*** Dataset records ***

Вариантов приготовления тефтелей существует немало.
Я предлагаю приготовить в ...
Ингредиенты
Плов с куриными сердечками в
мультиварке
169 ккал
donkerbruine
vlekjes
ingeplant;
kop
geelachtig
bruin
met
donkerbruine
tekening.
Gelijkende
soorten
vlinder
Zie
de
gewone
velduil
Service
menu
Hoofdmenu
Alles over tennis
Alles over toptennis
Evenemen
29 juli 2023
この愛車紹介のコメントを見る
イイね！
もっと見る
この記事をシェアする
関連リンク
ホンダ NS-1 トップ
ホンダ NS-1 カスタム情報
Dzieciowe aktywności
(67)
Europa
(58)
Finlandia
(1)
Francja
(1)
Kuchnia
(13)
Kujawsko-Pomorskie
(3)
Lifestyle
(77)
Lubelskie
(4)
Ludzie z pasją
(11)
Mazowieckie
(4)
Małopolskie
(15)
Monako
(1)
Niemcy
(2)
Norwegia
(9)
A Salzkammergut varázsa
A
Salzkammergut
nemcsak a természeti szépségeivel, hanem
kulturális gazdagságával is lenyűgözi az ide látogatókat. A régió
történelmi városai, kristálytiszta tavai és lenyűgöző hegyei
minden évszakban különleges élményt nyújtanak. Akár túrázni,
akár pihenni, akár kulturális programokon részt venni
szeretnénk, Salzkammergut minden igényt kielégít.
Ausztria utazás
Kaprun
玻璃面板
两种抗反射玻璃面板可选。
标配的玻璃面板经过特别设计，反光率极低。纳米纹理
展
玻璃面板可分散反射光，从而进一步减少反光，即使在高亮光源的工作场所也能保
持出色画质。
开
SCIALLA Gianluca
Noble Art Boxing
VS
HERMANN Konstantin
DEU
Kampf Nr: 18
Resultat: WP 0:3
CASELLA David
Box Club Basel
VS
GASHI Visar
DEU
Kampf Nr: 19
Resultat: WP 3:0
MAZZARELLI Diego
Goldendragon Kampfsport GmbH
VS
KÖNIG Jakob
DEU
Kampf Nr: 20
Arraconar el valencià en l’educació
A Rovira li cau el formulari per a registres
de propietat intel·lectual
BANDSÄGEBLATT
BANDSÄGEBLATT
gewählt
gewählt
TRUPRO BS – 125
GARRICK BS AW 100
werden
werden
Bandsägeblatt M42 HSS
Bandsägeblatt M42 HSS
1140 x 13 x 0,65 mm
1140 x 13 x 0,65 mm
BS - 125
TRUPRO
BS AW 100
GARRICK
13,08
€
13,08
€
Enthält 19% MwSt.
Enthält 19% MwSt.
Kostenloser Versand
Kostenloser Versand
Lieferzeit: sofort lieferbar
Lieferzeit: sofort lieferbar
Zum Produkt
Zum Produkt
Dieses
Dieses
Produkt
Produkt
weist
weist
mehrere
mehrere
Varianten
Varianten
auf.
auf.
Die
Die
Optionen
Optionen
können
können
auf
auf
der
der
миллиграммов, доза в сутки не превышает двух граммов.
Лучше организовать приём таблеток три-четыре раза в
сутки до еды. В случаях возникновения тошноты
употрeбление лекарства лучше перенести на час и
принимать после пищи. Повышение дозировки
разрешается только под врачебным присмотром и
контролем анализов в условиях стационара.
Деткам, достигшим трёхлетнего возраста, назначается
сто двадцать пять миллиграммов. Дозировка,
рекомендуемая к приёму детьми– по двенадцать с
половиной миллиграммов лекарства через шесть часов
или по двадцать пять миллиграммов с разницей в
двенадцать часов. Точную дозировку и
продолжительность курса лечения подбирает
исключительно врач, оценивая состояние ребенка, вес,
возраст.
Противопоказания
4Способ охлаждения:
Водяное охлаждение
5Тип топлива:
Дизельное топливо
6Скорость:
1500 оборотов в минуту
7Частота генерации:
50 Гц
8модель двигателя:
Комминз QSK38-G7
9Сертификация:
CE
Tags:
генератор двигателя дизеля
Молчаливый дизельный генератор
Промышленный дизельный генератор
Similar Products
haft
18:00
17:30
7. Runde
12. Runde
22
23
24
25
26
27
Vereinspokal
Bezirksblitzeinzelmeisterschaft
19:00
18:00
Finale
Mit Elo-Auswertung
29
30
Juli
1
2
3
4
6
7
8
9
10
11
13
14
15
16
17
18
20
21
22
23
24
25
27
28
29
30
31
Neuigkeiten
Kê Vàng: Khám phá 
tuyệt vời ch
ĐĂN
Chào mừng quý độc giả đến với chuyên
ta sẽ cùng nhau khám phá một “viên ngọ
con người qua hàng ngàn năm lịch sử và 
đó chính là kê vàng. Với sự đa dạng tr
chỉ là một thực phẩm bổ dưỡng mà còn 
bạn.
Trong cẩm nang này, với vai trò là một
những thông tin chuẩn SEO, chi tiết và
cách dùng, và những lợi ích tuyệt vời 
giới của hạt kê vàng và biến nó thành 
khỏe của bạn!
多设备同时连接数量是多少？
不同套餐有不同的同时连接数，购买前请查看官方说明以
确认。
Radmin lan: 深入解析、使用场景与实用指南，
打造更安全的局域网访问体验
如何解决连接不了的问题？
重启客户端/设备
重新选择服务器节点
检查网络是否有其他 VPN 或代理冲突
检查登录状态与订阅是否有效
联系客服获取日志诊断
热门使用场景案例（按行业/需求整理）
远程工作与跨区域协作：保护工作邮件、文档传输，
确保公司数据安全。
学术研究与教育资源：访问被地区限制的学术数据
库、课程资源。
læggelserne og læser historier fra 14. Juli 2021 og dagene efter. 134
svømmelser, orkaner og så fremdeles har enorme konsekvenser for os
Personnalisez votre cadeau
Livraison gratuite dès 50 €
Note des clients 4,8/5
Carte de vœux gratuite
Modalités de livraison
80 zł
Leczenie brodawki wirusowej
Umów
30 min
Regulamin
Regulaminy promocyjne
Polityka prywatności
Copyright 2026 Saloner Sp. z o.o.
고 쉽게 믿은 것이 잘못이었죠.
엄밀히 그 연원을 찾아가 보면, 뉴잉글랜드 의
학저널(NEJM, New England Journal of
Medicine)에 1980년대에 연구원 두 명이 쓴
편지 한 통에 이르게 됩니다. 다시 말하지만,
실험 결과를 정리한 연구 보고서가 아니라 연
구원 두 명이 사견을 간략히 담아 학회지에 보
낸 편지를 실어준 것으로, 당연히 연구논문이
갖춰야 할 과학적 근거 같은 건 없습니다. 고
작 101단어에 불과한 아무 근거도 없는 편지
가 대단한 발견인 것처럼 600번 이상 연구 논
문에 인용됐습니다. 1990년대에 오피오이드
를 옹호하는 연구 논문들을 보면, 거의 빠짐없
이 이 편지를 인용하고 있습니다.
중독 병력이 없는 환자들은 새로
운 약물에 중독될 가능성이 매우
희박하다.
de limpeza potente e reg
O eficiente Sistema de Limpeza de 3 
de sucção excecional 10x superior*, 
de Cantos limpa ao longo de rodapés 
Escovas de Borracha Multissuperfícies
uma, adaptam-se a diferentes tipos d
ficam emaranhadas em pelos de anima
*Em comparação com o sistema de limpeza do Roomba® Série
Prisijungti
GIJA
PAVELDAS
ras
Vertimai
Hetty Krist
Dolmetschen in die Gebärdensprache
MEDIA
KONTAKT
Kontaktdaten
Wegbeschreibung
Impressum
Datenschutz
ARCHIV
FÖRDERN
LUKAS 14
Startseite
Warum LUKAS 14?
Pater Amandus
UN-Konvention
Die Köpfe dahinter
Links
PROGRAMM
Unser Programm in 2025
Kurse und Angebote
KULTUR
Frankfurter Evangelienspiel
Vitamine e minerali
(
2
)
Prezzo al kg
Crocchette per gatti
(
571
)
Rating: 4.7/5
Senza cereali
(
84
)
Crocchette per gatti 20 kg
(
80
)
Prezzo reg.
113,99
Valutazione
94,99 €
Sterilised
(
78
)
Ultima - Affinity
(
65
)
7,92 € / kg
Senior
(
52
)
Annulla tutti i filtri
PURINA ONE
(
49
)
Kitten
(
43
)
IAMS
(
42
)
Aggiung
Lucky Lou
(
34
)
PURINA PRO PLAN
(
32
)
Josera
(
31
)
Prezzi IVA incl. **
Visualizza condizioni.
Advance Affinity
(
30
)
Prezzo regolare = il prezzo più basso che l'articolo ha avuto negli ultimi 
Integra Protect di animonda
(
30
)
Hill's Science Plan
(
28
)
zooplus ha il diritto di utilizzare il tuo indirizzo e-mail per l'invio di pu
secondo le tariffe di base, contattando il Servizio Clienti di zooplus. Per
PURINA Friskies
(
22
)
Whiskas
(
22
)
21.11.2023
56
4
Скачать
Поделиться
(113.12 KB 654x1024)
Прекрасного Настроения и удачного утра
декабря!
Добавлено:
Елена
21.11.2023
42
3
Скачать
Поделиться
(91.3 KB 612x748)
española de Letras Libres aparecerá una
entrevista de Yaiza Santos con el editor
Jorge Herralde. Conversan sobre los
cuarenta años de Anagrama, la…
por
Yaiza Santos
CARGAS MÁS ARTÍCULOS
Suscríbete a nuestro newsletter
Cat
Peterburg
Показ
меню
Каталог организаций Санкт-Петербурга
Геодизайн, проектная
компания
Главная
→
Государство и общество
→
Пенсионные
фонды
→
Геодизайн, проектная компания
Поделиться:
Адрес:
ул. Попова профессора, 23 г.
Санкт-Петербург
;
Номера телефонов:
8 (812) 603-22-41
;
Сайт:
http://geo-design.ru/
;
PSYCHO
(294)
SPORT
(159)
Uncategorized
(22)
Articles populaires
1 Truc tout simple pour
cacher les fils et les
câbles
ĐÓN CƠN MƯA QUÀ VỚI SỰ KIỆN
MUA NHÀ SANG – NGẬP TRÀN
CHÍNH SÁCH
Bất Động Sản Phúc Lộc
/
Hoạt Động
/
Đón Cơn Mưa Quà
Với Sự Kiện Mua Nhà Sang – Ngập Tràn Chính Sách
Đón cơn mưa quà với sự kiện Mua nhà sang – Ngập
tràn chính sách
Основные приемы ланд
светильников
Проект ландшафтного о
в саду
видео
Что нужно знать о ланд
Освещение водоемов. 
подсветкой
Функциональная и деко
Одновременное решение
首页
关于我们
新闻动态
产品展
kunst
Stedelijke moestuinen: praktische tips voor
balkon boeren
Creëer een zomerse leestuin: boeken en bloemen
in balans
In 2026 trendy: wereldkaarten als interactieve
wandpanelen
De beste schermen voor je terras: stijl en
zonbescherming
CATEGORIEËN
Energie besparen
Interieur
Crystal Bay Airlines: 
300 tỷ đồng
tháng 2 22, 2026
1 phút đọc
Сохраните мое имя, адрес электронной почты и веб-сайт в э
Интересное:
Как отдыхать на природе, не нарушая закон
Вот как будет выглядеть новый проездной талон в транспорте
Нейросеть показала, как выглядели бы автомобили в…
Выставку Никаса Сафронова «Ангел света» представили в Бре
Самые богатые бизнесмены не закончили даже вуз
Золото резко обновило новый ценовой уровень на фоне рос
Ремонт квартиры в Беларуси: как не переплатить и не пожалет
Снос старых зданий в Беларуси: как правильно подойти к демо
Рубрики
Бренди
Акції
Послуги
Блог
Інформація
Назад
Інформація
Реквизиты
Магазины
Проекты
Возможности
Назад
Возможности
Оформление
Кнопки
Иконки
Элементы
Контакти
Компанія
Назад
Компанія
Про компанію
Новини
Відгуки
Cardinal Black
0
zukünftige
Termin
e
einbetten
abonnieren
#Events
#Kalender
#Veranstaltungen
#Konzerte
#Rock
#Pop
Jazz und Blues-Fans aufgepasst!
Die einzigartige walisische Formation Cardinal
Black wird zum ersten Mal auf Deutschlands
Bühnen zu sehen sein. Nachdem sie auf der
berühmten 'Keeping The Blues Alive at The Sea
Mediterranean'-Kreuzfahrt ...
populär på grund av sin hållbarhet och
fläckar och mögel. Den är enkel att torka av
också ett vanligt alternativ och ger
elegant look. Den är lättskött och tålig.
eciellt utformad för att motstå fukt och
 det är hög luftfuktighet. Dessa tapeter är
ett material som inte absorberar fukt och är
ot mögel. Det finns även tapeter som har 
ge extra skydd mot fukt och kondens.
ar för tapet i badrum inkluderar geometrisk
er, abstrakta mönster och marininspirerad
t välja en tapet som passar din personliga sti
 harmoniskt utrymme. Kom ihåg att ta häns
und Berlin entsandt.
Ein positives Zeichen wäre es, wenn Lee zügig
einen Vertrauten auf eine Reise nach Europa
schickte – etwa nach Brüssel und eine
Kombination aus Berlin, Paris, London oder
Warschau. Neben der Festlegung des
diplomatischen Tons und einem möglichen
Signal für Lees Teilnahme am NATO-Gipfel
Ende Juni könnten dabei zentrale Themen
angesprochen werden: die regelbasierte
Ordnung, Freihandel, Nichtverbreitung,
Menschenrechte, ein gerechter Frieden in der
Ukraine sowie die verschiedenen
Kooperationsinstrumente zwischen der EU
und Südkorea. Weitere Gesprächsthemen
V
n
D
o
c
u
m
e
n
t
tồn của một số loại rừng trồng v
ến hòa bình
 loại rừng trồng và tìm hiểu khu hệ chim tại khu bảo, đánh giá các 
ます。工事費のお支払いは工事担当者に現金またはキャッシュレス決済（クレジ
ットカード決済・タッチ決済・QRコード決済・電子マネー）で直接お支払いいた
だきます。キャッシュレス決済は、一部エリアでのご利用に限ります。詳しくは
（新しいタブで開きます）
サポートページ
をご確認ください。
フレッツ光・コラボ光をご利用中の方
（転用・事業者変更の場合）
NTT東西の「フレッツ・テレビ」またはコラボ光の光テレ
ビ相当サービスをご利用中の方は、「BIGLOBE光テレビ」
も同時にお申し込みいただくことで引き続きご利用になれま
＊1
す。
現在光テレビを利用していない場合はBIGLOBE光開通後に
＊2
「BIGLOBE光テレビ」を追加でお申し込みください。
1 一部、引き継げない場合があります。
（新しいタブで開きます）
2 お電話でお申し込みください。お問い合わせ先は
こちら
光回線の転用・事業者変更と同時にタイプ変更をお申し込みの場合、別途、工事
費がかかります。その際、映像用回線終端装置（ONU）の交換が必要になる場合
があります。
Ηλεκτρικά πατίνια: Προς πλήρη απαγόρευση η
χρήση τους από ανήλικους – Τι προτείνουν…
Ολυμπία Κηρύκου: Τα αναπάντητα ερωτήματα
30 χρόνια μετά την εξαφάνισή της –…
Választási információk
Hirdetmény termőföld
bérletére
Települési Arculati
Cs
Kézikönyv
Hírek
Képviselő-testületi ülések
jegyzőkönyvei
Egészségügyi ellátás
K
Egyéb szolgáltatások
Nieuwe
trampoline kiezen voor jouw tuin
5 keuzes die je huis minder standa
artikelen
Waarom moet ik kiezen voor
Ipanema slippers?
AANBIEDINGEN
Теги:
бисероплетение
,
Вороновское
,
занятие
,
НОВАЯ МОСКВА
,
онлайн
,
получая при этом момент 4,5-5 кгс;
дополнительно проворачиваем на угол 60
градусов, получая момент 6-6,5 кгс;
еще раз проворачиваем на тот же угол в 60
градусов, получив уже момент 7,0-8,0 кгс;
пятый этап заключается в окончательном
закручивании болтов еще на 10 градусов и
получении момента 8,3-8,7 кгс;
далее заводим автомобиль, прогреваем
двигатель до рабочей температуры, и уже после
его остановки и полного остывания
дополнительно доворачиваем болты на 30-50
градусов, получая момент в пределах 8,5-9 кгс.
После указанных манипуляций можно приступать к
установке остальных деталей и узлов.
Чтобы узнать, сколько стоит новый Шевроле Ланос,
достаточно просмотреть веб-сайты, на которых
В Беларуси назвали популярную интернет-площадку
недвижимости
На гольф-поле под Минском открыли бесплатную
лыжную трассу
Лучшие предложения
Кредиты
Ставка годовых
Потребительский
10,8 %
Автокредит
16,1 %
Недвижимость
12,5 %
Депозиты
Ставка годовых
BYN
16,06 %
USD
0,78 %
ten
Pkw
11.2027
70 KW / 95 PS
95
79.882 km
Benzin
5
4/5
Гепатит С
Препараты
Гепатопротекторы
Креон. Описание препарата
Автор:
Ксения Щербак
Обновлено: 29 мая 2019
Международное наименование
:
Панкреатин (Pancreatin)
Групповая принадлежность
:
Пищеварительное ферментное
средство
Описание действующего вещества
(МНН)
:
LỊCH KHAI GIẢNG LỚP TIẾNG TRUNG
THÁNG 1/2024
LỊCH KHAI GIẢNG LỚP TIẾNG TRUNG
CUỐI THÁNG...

***

▶ _What you will do_
Repeat exactly, please, each line from the beginning of the data through the line with "29 juli 2023" in it, and only those lines.

▶ _Exercise solution_
Вариантов приготовления тефтелей существует немало.
Я предлагаю приготовить в ...
Ингредиенты
Плов с куриными сердечками в
мультиварке
169 ккал
donkerbruine
vlekjes
ingeplant;
kop
geelachtig
bruin
met
donkerbruine
tekening.
Gelijkende
soorten
vlinder
Zie
de
gewone
velduil
Service
menu
Hoofdmenu
Alles over tennis
Alles over toptennis
Evenemen
29 juli 2023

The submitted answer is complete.